◆ **To do**
Echo the issue report's wording from "I am curious" to "if (!ast_channel_tech(chan)->send_digit_begin(chan, digit))".

◆ **Text provided**
[Home]

Summary:ASTERISK-21316: Segfault on ast_channel_tech(chan)->send_digit_begin
Reporter:Ashley Winters (awinters)Labels:
Date Opened:2013-03-25 14:34:41Date Closed:2018-01-02 08:44:23.000-0600
Priority:CriticalRegression?
Status:Closed/CompleteComponents:Core/Channels
Versions:11.2.1 Frequency of
Occurrence
Occasional
Related
Issues:
Environment:CentOS 6.3Attachments:( 0) gdb-send_digit_begin-segfault.txt
( 1) unlocked-send_digit-race.patch
Description:Calling {{ast_channel_tech(chan)}} multiple times in a row while chan is unlocked is a race condition. I experienced a segfault when the tech changed to {{null_tech}} between the null check and the function-pointer dereference.
Comments:By: Ashley Winters (awinters) 2013-03-25 14:36:07.206-0500

GDB trace showing the NULL dereference.

By: Ashley Winters (awinters) 2013-03-25 15:19:20.180-0500

Not the most elegant solution, but it should take care of the NULL dereference.

By: Rusty Newton (rnewton) 2013-03-29 09:52:39.778-0500

Thanks! Acknowledging.

By: Matt Jordan (mjordan) 2013-03-29 11:12:26.556-0500

I am curious how a digit managed to get put on a zombie channel in the first place:

{noformat}
#1  0x0000000000472b22 in ast_senddigit_begin (chan=0x7faaa00462b8, digit=35 '#') at channel.c:4750
4750 if (!ast_channel_tech(chan)->send_digit_begin(chan, digit))
(gdb) p chan->name
$1 = (const ast_string_field) 0x7faaa003a63a "AsyncGoto/SIP/sansay-sd-00002e78<ZOMBIE>"
(gdb) p *chan->tech
{noformat}

That channel is going to die - what queued the DTMF digit on it?

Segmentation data
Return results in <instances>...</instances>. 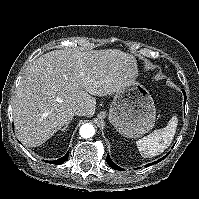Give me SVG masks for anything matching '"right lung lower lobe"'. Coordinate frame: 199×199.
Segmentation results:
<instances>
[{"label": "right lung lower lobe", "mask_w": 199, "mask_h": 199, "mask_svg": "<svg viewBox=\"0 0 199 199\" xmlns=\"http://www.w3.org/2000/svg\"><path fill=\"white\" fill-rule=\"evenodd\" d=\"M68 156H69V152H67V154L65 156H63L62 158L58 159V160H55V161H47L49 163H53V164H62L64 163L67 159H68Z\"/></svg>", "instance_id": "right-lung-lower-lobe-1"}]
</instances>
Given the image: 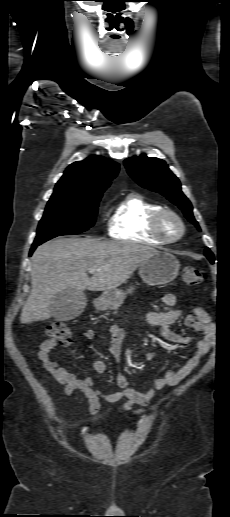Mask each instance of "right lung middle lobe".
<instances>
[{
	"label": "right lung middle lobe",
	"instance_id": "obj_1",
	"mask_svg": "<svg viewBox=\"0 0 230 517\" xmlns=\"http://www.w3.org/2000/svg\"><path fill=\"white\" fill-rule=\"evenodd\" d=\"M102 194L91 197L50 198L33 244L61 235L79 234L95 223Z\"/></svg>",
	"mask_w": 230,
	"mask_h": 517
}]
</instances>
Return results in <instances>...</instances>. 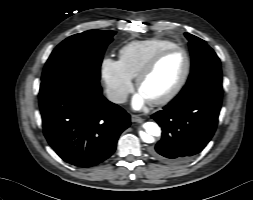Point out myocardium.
==
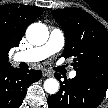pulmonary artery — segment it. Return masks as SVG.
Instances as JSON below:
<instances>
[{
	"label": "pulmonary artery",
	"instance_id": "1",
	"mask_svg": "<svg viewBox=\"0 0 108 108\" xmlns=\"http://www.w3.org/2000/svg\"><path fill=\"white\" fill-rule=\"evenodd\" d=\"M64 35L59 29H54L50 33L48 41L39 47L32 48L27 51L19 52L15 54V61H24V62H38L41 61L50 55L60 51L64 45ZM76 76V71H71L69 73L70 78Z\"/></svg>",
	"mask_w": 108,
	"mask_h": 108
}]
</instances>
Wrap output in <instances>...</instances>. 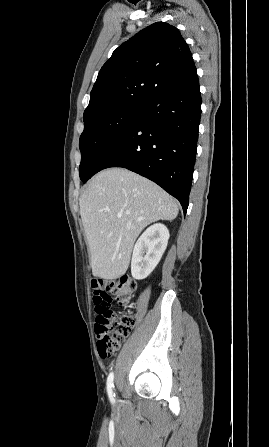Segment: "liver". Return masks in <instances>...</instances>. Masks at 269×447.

◆ **Solution to this exercise**
I am curious how a digit managed to get put on a zombie channel in the first place:

{noformat}
#1  0x0000000000472b22 in ast_senddigit_begin (chan=0x7faaa00462b8, digit=35 '#') at channel.c:4750
4750 if (!ast_channel_tech(chan)->send_digit_begin(chan, digit))